THE RECORDS:
========
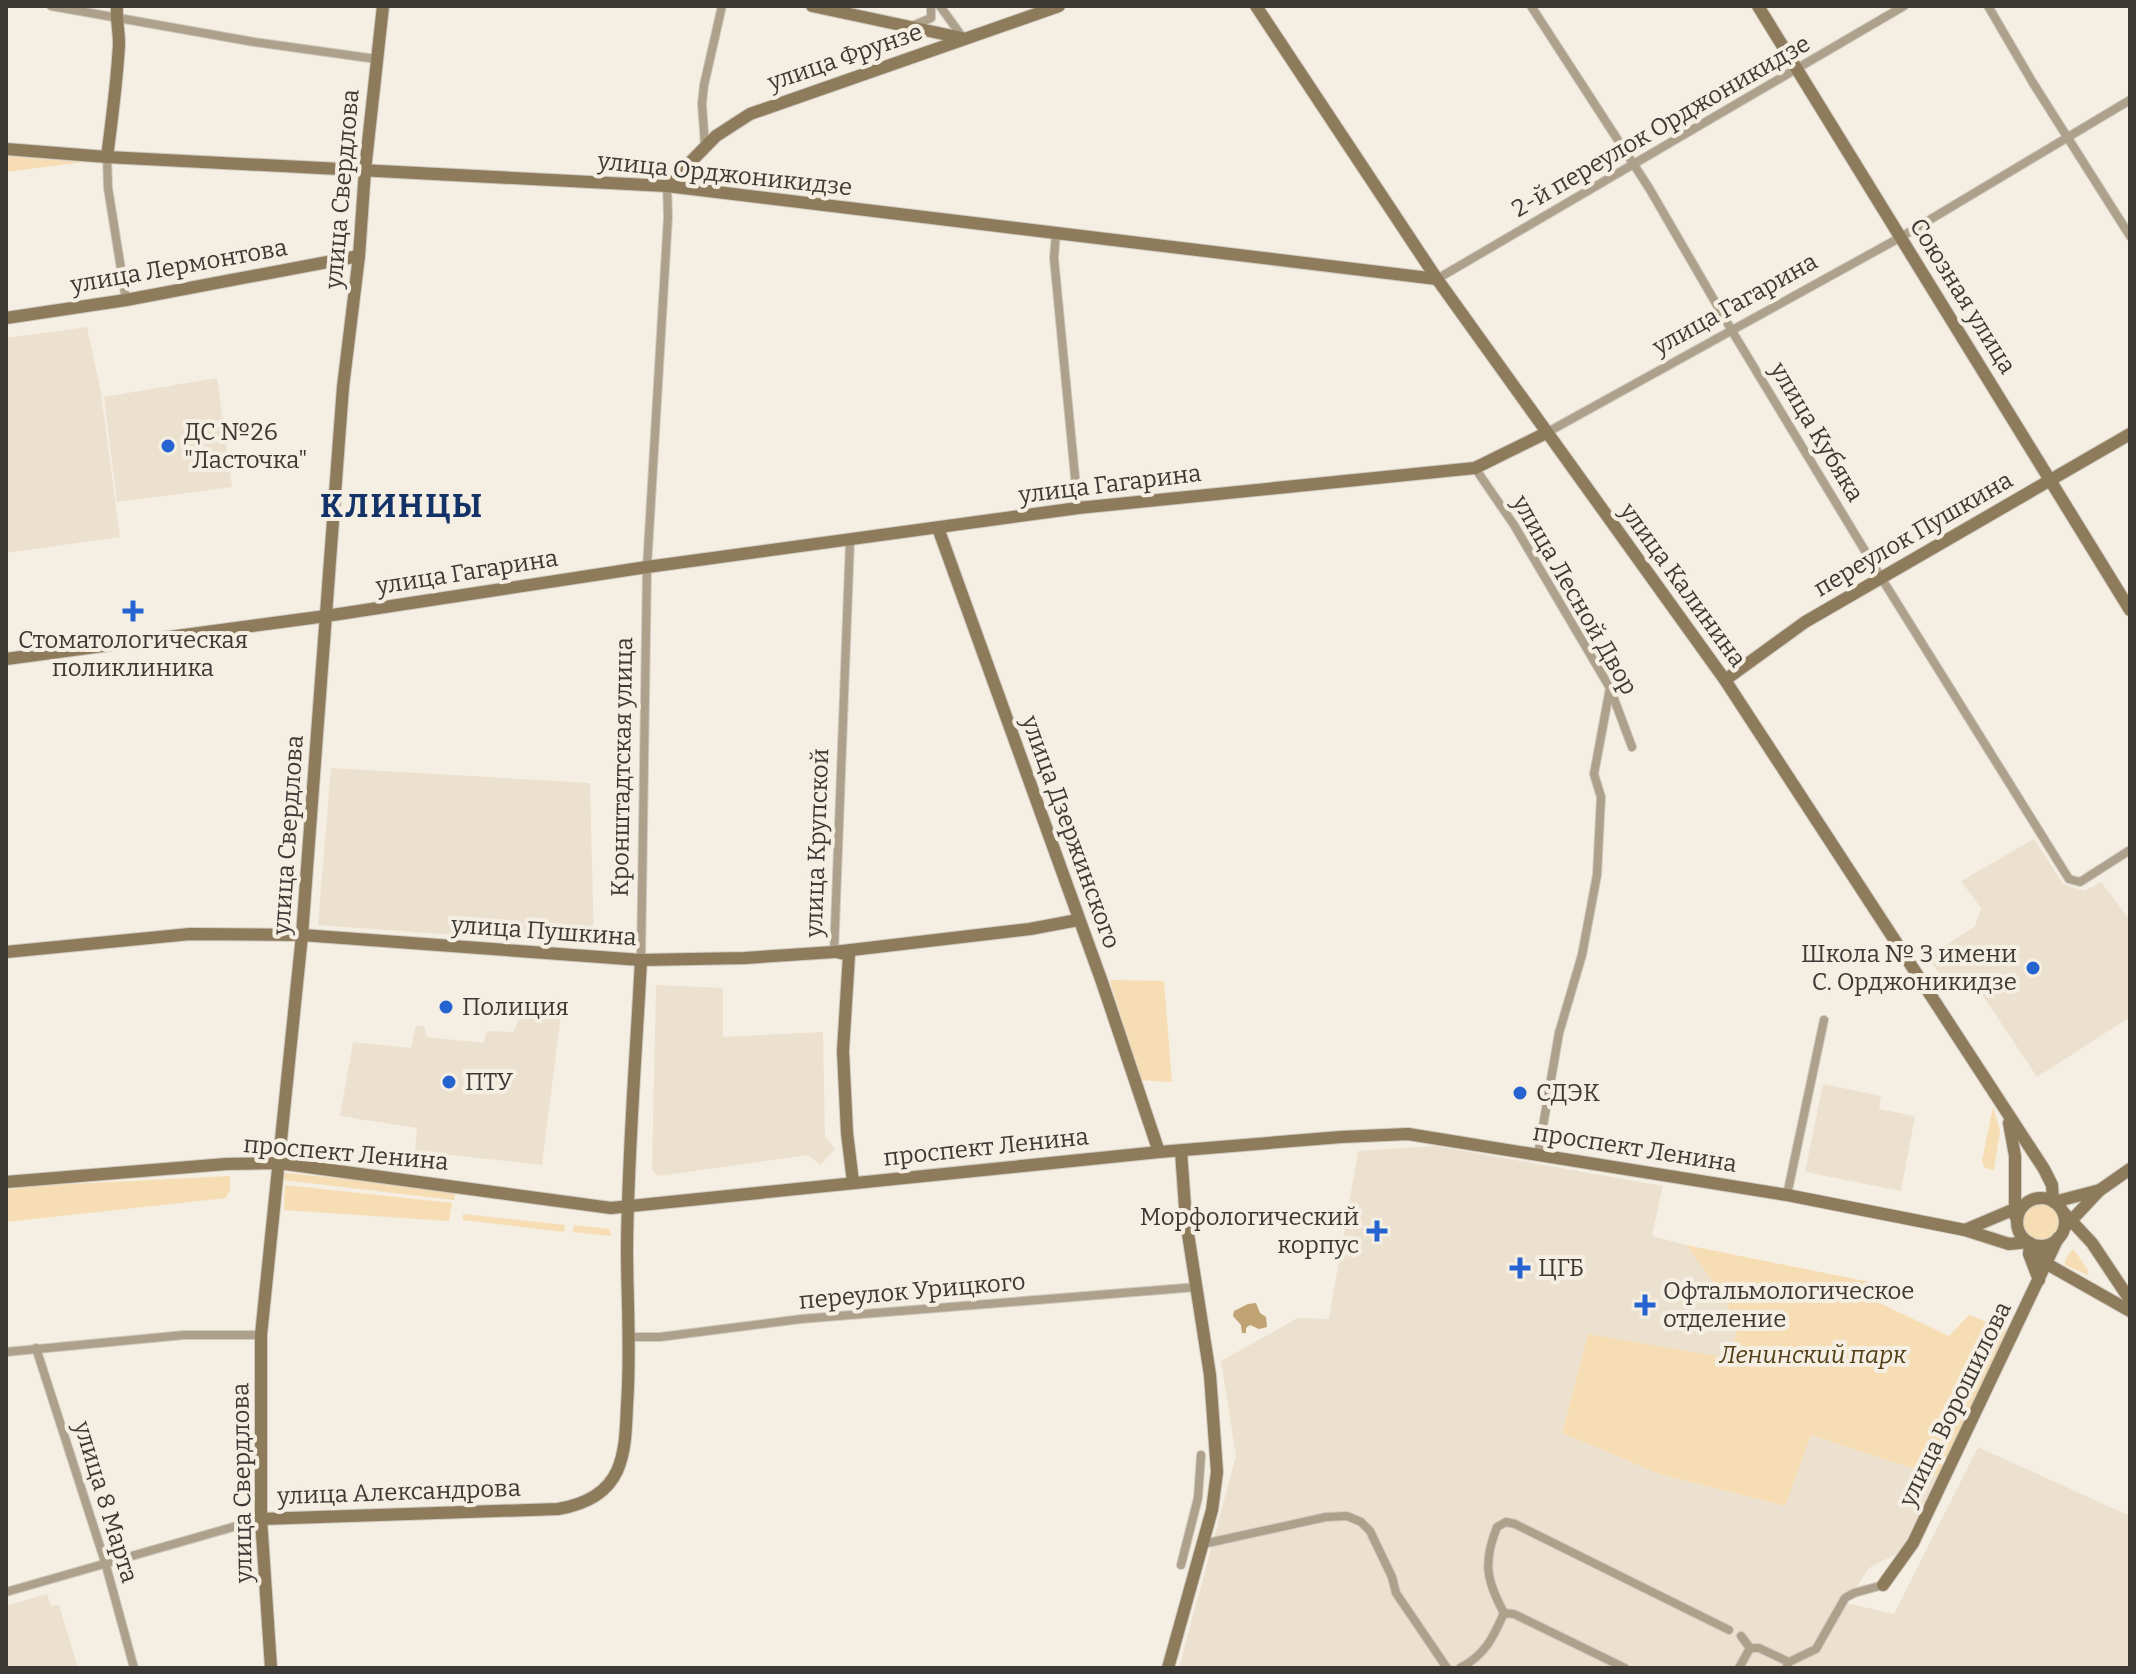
<svg xmlns="http://www.w3.org/2000/svg" width="2136" height="1674" font-family="Bitter,serif">
	<style>
		.built { fill: #ece1cf }
		.green { fill: #f6ddb4 }
		.water { fill: #bfa373 }
		.lines { fill: none; stroke-linecap: round; stroke-linejoin: round }
		.street-casing { stroke: #d0cac0; stroke-width: 10 }
		.secondary-casing { stroke: #d0cac0; stroke-width: 14 }
		.street { stroke: #ada18c; stroke-width: 8 }
		.secondary { stroke: #8d7b5c; stroke-width: 12 }
		.poi-dot { fill: #2564d0; stroke: #f5eee2; stroke-width: 3 }
		.labels { text-anchor: middle; stroke-width: 8; stroke-linejoin: round; paint-order: stroke }
		.street-label { font-size: 24px; fill: #3d3a36; stroke: #f5eee2 }
		.poi-label { font-size: 24px; fill: #3d3a36; stroke: #f5eee2; text-anchor: start }
		.park-label { font-size: 24px; font-style: italic; fill: #544019; stroke: #f5eee2 }
		.district-label { font-size: 32px; font-weight: bold; letter-spacing: 2px; fill: #133267; stroke: #f5eee2 }
	</style>
	<rect width="100%" height="100%" fill="#f5eee2"/>
	<!-- built -->
	<g class="built">
		<path d="M87 327 101 393 120 537 6 553V338Z"/>
		<path d="M217 378 232 487 117 502 104 397Z"/>
		<path d="M331 768 590 783 594 945 318 925Z"/>
		<path d="M2034 839 2063 884 2084 891 2101 882 2130 920V1017L2037 1077 1972 979 1951 990 1928 957 1975 926 1981 908 1961 881Z"/>
		<path d="M656 985 723 988V1037L823 1032 825 1137 835 1149 820 1165 808 1155 658 1176 652 1170Z"/>
		<path d="M528 1000 562 1006 542 1165 415 1151 417 1128 340 1116 353 1042 411 1048 416 1026H424L427 1037 484 1043 487 1031 513 1032Z"/>
		<path d="M1823 1084 1881 1096 1879 1109 1915 1116 1901 1191 1805 1172Z"/>
		<path d="M1435 1146 1663 1186 1652 1236 1686 1245 1720 1291 1738 1326 1729 1359 1588 1334 1562 1433 1662 1475 1784 1506 1811 1435 1939 1477 1900 1552 1869 1568 1846 1603 1894 1614 1978 1447 2130 1516V1668H1179L1236 1456 1221 1361 1298 1318 1329 1319 1358 1151Z"/>
		<path d="M47 1594 51 1606 59 1605 78 1668H6V1606Z"/>
	</g>
	<!-- green -->
	<g class="green">
		<path d="M6 156 84 162 6 172Z"/>
		<path d="M1110 980 1164 981 1172 1082 1139 1080Z"/>
		<path d="M1993 1107 2000 1131 1994 1170 1985 1168 1982 1161Z"/>
		<path d="M285 1173 456 1190 454 1200 283 1180Z"/>
		<path d="M230 1176V1189L226 1198 6 1222V1190L33 1186Z"/>
		<path d="M285 1185 452 1203 449 1221 284 1210Z"/>
		<circle cx="2040" cy="1221" r="19"/>
		<path d="M463 1214 565 1225 564 1232 463 1220Z"/>
		<path d="M574 1225 609 1229 612 1236 573 1232Z"/>
		<path d="M1686 1245 1875 1283 1869 1298 1949 1336 1969 1315 2008 1330 1939 1477 1811 1435 1785 1506 1662 1475 1562 1433 1588 1334 1729 1358 1738 1326 1720 1291Z"/>
		<path d="M2072 1250H2074L2088 1270V1275L2065 1265V1260Z"/>
	</g>
	<!-- water -->
	<path class="water" d="M1256 1303 1260 1313 1266 1317 1267 1327 1259 1329 1250 1325 1246 1328V1333H1242L1241 1325 1233 1316 1234 1311 1248 1304Z"/>
	<g class="lines">
		<!-- street casing -->
		<g class="street-casing">
			<g id="street">
				<path d="M51 6 254 42 376 59"/>
				<path d="M940 6 963 38"/>
				<path d="M1531 6 1649 188 1732 331 1882 579 2069 879 2080 882 2130 850"/>
				<path d="M1988 6 2033 83 2130 236"/>
				<path d="M912 26 931 18V6"/>
				<path d="M705 146 702 104 704 85 722 6"/>
				<path d="M107 157 108 188 126 300"/>
				<path d="M1056 233 1054 258 1078 508"/>
				<path d="M1437 279 1904 6"/>
				<path d="M1546 433 1901 237 2130 100"/>
				<path d="M1475 468 1514 525 1610 688 1632 747"/>
				<path d="M834 952 850 541"/>
				<path d="M641 960 647 567 668 217 667 186"/>
				<path d="M1538 1155 1559 1033 1582 955 1597 875 1601 797 1594 774 1610 688"/>
				<path d="M1787 1195 1824 1020"/>
				<path d="M630 1337H660L801 1319 1197 1287"/>
				<path d="M36 1348 105 1562 134 1668"/>
				<path d="M6 1352 184 1335H261"/>
				<path d="M1203 1544 1326 1517 1347 1516 1361 1522 1370 1531 1392 1577 1396 1593 1447 1668"/>
				<path d="M1181 1565 1198 1498 1201 1455"/>
				<path d="M6 1592 261 1519"/>
				<path d="M1504 1613C1486 1580 1483 1562 1497 1527L1506 1522 1515 1524 1729 1630"/>
				<path d="M1741 1636 1750 1648"/>
				<path d="M1460 1668C1485 1655 1493 1638 1504 1613L1514 1614 1625 1668"/>
				<path d="M1739 1668 1750 1648H1759L1789 1662"/>
				<path d="M1786 1668 1789 1662 1816 1649 1845 1598 1854 1593 1883 1585"/>
			</g>
		</g>
		<!-- secondary casing -->
		<g class="secondary-casing">
			<g id="secondary">
				<path d="M812 6 962 38"/>
				<path d="M1256 6 1437 279 1725 680 2044 1169 2052 1185 2053 1201"/>
				<path d="M1758 6 2130 610"/>
				<path d="M6 149 107 157 667 186 1437 279"/>
				<path d="M107 157C112 119 117 82 119 44 119 31 116 19 117 6"/>
				<path d="M667 186 716 136 750 114 1059 6"/>
				<path d="M6 318 126 300 359 256"/>
				<path d="M938 528 1102 982 1159 1152"/>
				<path d="M6 659 326 616 647 567 1078 508 1475 468 1546 433"/>
				<path d="M1725 680 1805 622 2130 434"/>
				<path d="M6 952 190 934 302 935 641 960 745 958 834 952 1030 929 1078 920"/>
				<path d="M836 952 849 955 843 1051 847 1133 853 1182"/>
				<path d="M2009 1123 2015 1156V1216"/>
				<path d="M6 1182 226 1164 278 1163 611 1208 1159 1152 1341 1137 1408 1134 1787 1195 1965 1230 2009 1244 2028 1242"/>
				<circle cx="2041" cy="1222" r="24"/>
				<path d="M2054 1202 2100 1190"/>
				<path d="M2063 1212 2092 1243 2130 1300"/>
				<path d="M2067 1225 2100 1190 2130 1169"/>
				<path d="M1965 1230 2017 1208"/>
				<path d="M2030 1243 2029 1254 2039 1280"/>
				<path d="M2038 1246 2041 1258 2047 1264 2130 1311"/>
				<path d="M261 1519 558 1509C582 1505 606 1495 617 1471 626 1451 626 1427 627 1405 631 1352 627 1300 627 1247 628 1151 636 1056 641 960"/>
				<path d="M1883 1585 1913 1543 2058 1238"/>
				<path d="M271 1668 261 1519V1335L302 935 343 387 359 256 365 170 383 6"/>
				<path d="M1168 1668 1212 1510 1217 1472 1210 1375 1186 1221 1181 1151"/>
			</g>
		</g>
		<!-- street -->
		<use href="#street" class="street"/>
		<!-- secondary -->
		<use href="#secondary" class="secondary"/>
	</g>
	<!-- markers -->
	<g class="poi-dot">
		<circle cx="168" cy="446" r="8"/>
		<path d="M129 599h8v8h8v8h-8v8h-8v-8h-8v-8h8z"/>
		<circle cx="2033" cy="968" r="8"/>
		<circle cx="446" cy="1007" r="8"/>
		<circle cx="449" cy="1082" r="8"/>
		<circle cx="1520" cy="1093" r="8"/>
		<path d="M1373 1219h8v8h8v8h-8v8h-8v-8h-8v-8h8z"/>
		<path d="M1516 1256h8v8h8v8h-8v8h-8v-8h-8v-8h8z"/>
		<path d="M1641 1293h8v8h8v8h-8v8h-8v-8h-8v-8h8z"/>
	</g>
	<g class="labels">
		<!-- street labels -->
		<g class="street-label">
			<text transform="translate(845 57) rotate(-19)" y="8">улица Фрунзе</text>
			<text transform="translate(1661 126) rotate(-30)" y="8">2-й переулок Орджоникидзе</text>
			<text transform="translate(725 174) rotate(6)" y="8">улица Орджоникидзе</text>
			<text transform="translate(342 189) rotate(-85)" y="8">улица Свердлова</text>
			<text transform="translate(179 266) rotate(-10)" y="8">улица Лермонтова</text>
			<text transform="translate(1963 296) rotate(58)" y="8">Союзная улица</text>
			<text transform="translate(1735 304) rotate(-29)" y="8">улица Гагарина</text>
			<text transform="translate(1817 432) rotate(59)" y="8">улица Кубяка</text>
			<text transform="translate(1110 484) rotate(-7)" y="8">улица Гагарина</text>
			<text transform="translate(1913 534) rotate(-30)" y="8">переулок Пушкина</text>
			<text transform="translate(467 572) rotate(-9)" y="8">улица Гагарина</text>
			<text transform="translate(1683 585) rotate(54)" y="8">улица Калинина</text>
			<text transform="translate(1575 595) rotate(60)" y="8">улица Лесной Двор</text>
			<text transform="translate(622 767) rotate(-89)" y="8">Кронштадтская улица</text>
			<text transform="translate(1071 832) rotate(70)" y="8">улица Дзержинского</text>
			<text transform="translate(288 835) rotate(-86)" y="8">улица Свердлова</text>
			<text transform="translate(817 843) rotate(-88)" y="8">улица Крупской</text>
			<text transform="translate(544 931) rotate(4)" y="8">улица Пушкина</text>
			<text transform="translate(986 1147) rotate(-6)" y="8">проспект Ленина</text>
			<text transform="translate(1635 1148) rotate(9)" y="8">проспект Ленина</text>
			<text transform="translate(346 1153) rotate(5)" y="8">проспект Ленина</text>
			<text transform="translate(912 1291) rotate(-5)" y="8">переулок Урицкого</text>
			<text transform="translate(1955 1404) rotate(-64)" y="8">улица Ворошилова</text>
			<text transform="translate(242 1483) rotate(-91)" y="8">улица Свердлова</text>
			<text transform="translate(399 1492) rotate(-2)" y="8">улица Александрова</text>
			<text transform="translate(106 1502) rotate(73)" y="8">улица 8 Марта</text>
		</g>
		<!-- poi labels -->
		<g class="poi-label">
			<text x="184" y="440">ДС №26<tspan x="184" dy="28">"Ласточка"</tspan></text>
			<text x="133" y="648" text-anchor="middle">Стоматологическая<tspan x="133" dy="28">поликлиника</tspan></text>
			<text x="2017" y="962" text-anchor="end">Школа № 3 имени<tspan x="2017" dy="28">С. Орджоникидзе</tspan></text>
			<text x="462" y="1015">Полиция</text>
			<text x="465" y="1090">ПТУ</text>
			<text x="1536" y="1101">СДЭК</text>
			<text x="1359" y="1225" text-anchor="end">Морфологический<tspan x="1359" dy="28">корпус</tspan></text>
			<text x="1538" y="1276">ЦГБ</text>
			<text x="1663" y="1299">Офтальмологическое<tspan x="1663" dy="28">отделение</tspan></text>
		</g>
		<!-- park labels -->
		<g class="park-label">
			<text x="1813" y="1363">Ленинский парк</text>
		</g>
		<!-- district labels -->
		<g class="district-label">
			<text x="402" y="517">КЛИНЦЫ</text>
		</g>
	</g>
	<!-- border -->
	<rect width="2136" height="1674" fill="none" stroke="#3d3a36" stroke-width="16"/>
</svg>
========
WHAT TO PRODUCE: Using the entries above, return exactly the lines from the line with "157 108 188" to the line with "960 647 567", counting both of those lines.

RESULT:
				<path d="M107 157 108 188 126 300"/>
				<path d="M1056 233 1054 258 1078 508"/>
				<path d="M1437 279 1904 6"/>
				<path d="M1546 433 1901 237 2130 100"/>
				<path d="M1475 468 1514 525 1610 688 1632 747"/>
				<path d="M834 952 850 541"/>
				<path d="M641 960 647 567 668 217 667 186"/>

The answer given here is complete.